A group of Canadian health care organizations has created a list of patient safety incidents (known as never events) that should never happen in hospitals.
Background
Patient safety remains a priority for hospitals across the country. While patients expect safe health care and providers strive to continuously deliver excellent care, events that harm patients do occur. Although some level of risk is an inherent part of care, many events that cause harm can be prevented.
In January 2014, the Canadian Patient Safety Institute (CPSI) brought together health sector partners to form a National Patient Safety Consortium (NPSC). Working together, the consortium identified a list of 15 never events for hospital care in Canada. These events are outlined in a new report from Health Quality Ontario and the CPSI titled Never Events for Hospital Care in Canada (PDF), released in September 2015. The report also provides strategies to help identify and prevent these events from occurring.
What Are Never Events?
According to the report, never events are patient safety incidents that result in serious patient harm or death that are preventable using organizational checks and balances. Never events are not intended to reflect judgment, blame or provide a guarantee.
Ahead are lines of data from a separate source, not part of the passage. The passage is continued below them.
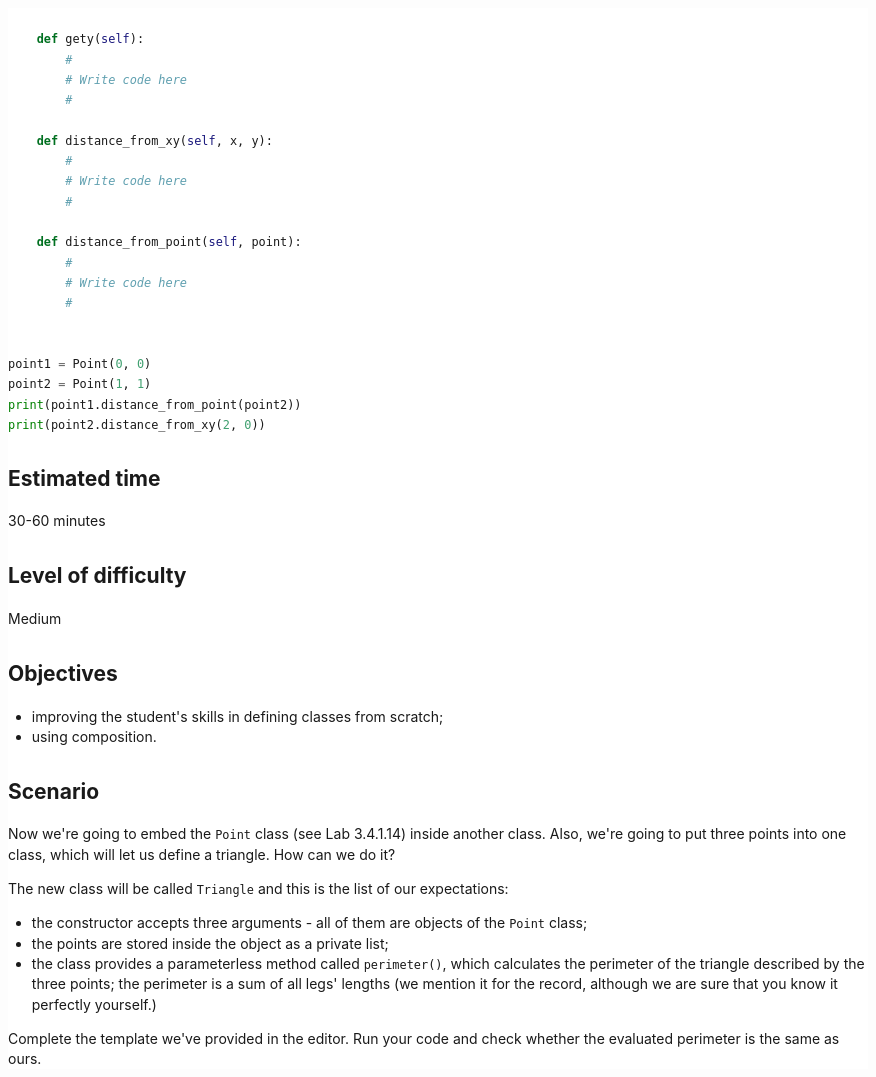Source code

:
 ```python

    def gety(self):
        #
        # Write code here
        #

    def distance_from_xy(self, x, y):
        #
        # Write code here
        #

    def distance_from_point(self, point):
        #
        # Write code here
        #


point1 = Point(0, 0)
point2 = Point(1, 1)
print(point1.distance_from_point(point2))
print(point2.distance_from_xy(2, 0))
```
## Estimated time

30-60 minutes

## Level of difficulty

Medium

## Objectives

-   improving the student's skills in defining classes from scratch;
-   using composition.

## Scenario

Now we're going to embed the `Point` class (see Lab 3.4.1.14) inside another class. Also, we're going to put three points into one class, which will let us define a triangle. How can we do it?

The new class will be called `Triangle` and this is the list of our expectations:

-   the constructor accepts three arguments - all of them are objects of the `Point` class;
-   the points are stored inside the object as a private list;
-   the class provides a parameterless method called `perimeter()`, which calculates the perimeter of the triangle described by the three points; the perimeter is a sum of all legs' lengths (we mention it for the record, although we are sure that you know it perfectly yourself.)

Complete the template we've provided in the editor. Run your code and check whether the evaluated perimeter is the same as ours.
Instead, never events represent a call to action for hospitals to prevent their occurrence.
List of 15 Pan-Canadian Never Events
- Surgery on the wrong body part or the wrong patient, or conducting the wrong procedure.
- Wrong tissue, biological implant or blood product given to a patient.
- Unintended foreign object left in a patient following a procedure.
- Patient death or serious harm arising from the use of improperly sterilized instruments or equipment provided by the hospital.
- Patient death or serious harm due to a failure to inquire whether a patient has a known allergy to medication, or due to the administration of a medication where a patient's allergy had been identified.
- Patient death or serious harm due to the administration of the wrong inhalation or insufflation gas.
- Patient death or serious harm as a result of a pharmaceutical event including:
- wrong-route administration of chemotherapy agents;
- intravenous administration of a concentrated potassium solution;
- inadvertent injection of epinephrine intended for topical use;
- overdose of hydromorphone by administration of a higher-concentration solution than intended;
- neuromuscular blockage without sedation, airway control and ventilation capability.
- Patient death or serious harm as a result of failure to identify and treat metabolic disturbances (eg. hypoglycaemia in an admitted patient, hyperbilirubinemia in neonates).
- Any stage III or stage IV pressure ulcer acquired after admission to hospital.[1]
- Patient death or serious harm due to uncontrolled movement of a ferromagnetic object in an MRI area (eg. moving metal projectiles such as a pair of scissors).
- Patient death or serious harm due to an accidental burn (eg. oxygen fires, heat or cold burns from assisted bathing, the use of hot or cold packs during wound care).
- Patient under the highest level of observation leaves a secured facility or ward without the knowledge of staff (eg. patient with dementia, psychosis, or at risk of suicide).
- Patient suicide, or attempted suicide that resulted in serious harm, in instances where suicide-prevention protocols were to be applied to patients under the highest level of observation.
- Infant abducted or discharged to the wrong person.
- Patient death or serious harm as a result of transport of a frail patient, or patient with dementia, where protocols were not followed to ensure the patient was left in a safe environment.
Strategies to Help Identify and Reduce Never Events
Recognizing and addressing never events is one aspect to providing and improving safe patient care. Strategies to help identify and reduce never events include:
- Building a hospital culture and environment where health care professionals, staff, patients and families feel safe to report and discuss adverse events or system failures.
- Instituting safety reporting and learning systems that track the incidence and frequency of never events, facilitate prompt management and analysis of the events, and report on improvements made over time. Publicly sharing what was learned from the review of events and any recommendations (where permitted by relevant legislation) is also recommended, as local efforts and initiatives to prevent never events will be of interest to other organizations across Canada and around the world.
- Identifying opportunities for improvement. Reporting mechanisms and open discussion of never events could further assist hospitals in identifying steps for improving patient safety. The sharing of best practices within and across organizations and geographies would also be complementary to this strategy.
- Continuous improvement supported by measurement and evaluation. Hospitals should consider the best way to measure and evaluate never events and other measures of process improvement.
Next Steps
The creation of the never events list is a call to action for hospital administrators and staff to improve patient safety by developing and adopting procedures to help ensure that never events do not occur in Canadian hospitals.
The NPSC will continue to promote the adoption of the never events list. The NPSC is also contemplating a companion to never events: always events. Always events would indicate best practices that should always occur during the care process.
We previously published related information on improving hospital patient care and transparency in Ontario through proposed amendments to the Public Hospitals Act, Regulation 965.
[1] A Stage III pressure ulcer occurs when the sore becomes worse and creates a crater in the tissue. A Stage IV pressure ulcer occurs when the sore is very deep, causing extensive damage to muscle, bone and tendons. Stage III and IV ulcers can lead to serious complications including bone infections or sepsis.